El canciller Marco Rubio, que anunció la oferta de Bukele en ese momento, afirmó que el presidente salvadoreño había accedido a encarcelar a "cualquier extranjero ilegal en Estados Unidos que sea delincuente de cualquier nacionalidad, ya sea de la MS-13 o del Tren de Aragua".
Funcionarios tanto de Estados Unidos como de El Salvador revelaron que el acuerdo con la administración Trump también incluía el traslado de presuntos miembros de la pandilla salvadoreña MS-13 que se encontraban detenidos en Estados Unidos a la espera de cargos.
"Hemos enviado a dos peligrosos líderes de la MS-13 y a 21 de sus miembros más buscados para que comparezcan ante la justicia en El Salvador", publicó Rubio en redes sociales el domingo. Rubio, de padres cubanos, añadió que más de 250 miembros extranjeros del Tren de Aragua también fueron enviados a El Salvador, país que aceptó mantenerlos en sus excelentes cárceles a un precio justo.
Qué es el Tren de Aragua
El Tren de Aragua es una organización criminal transnacional originada en Venezuela, específicamente en la cárcel de Tocorón, en el estado Aragua, alrededor de la primera década de los 2000.

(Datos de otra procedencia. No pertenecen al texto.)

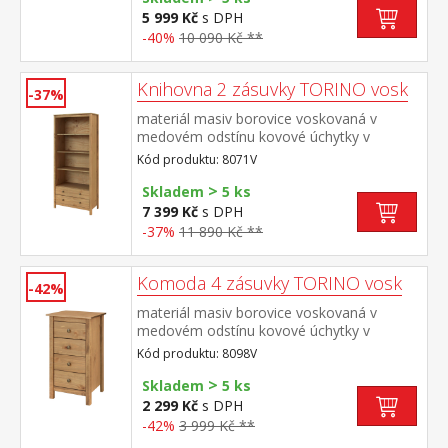
5 999 Kč
s DPH
-40%
10 090 Kč **
Knihovna 2 zásuvky TORINO vosk
-37%
materiál masiv borovice voskovaná v
medovém odstínu kovové úchytky v
barevném provedení černěná mosaz tři
Kód produktu: 8071V
police, dvě zásuvky s kovovými pojezdy
>
Skladem
5 ks
7 399 Kč
s DPH
-37%
11 890 Kč **
Komoda 4 zásuvky TORINO vosk
-42%
materiál masiv borovice voskovaná v
medovém odstínu kovové úchytky v
barevném provedení černěná mosaz 4
Kód produktu: 8098V
zásuvky s kovovými pojezdy
>
Skladem
5 ks
2 299 Kč
s DPH
-42%
3 999 Kč **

Inicialmente surgió como una banda dentro del sistema penitenciario venezolano, liderada por figuras como Héctor Rusthenford Guerrero Flores, conocido como "Niño Guerrero".
- Con el tiempo, se transformó en una de las estructuras delictivas más poderosas de Venezuela y logró expandirse a varios países de América Latina, como Colombia, Perú, Chile, Ecuador, Bolivia y Brasil, además de tener presencia en Estados Unidos y otros lugares.
Esta banda se dedica a una amplia gama de actividades ilícitas, incluyendo el tráfico de drogas, la trata de personas, el tráfico de migrantes, la extorsión, el secuestro y el homicidio. Su expansión se ha visto facilitada por la crisis migratoria venezolana, utilizando las rutas de los migrantes para establecer células en diferentes países y aprovecharse de poblaciones vulnerables.
Se estima que cuenta con miles de miembros, aunque las cifras varían según las fuentes, y opera bajo un modelo que combina control territorial con alianzas estratégicas con otros grupos criminales, como el Primeiro Comando da Capital (PCC) en Brasil.
El Tren de Aragua ha sido señalado por su violencia extrema y su capacidad de adaptación, lo que lo ha convertido en una amenaza significativa en la región.
Gobiernos como el de Estados Unidos lo han designado como una "organización criminal transnacional" y, más recientemente, como una "organización terrorista extranjera" bajo la administración de Donald Trump en 2025.
Otros países, como Chile y Ecuador, también han tomado medidas para combatirlo, mientras que el Gobierno venezolano ha negado su magnitud, calificándolo como una "ficción mediática".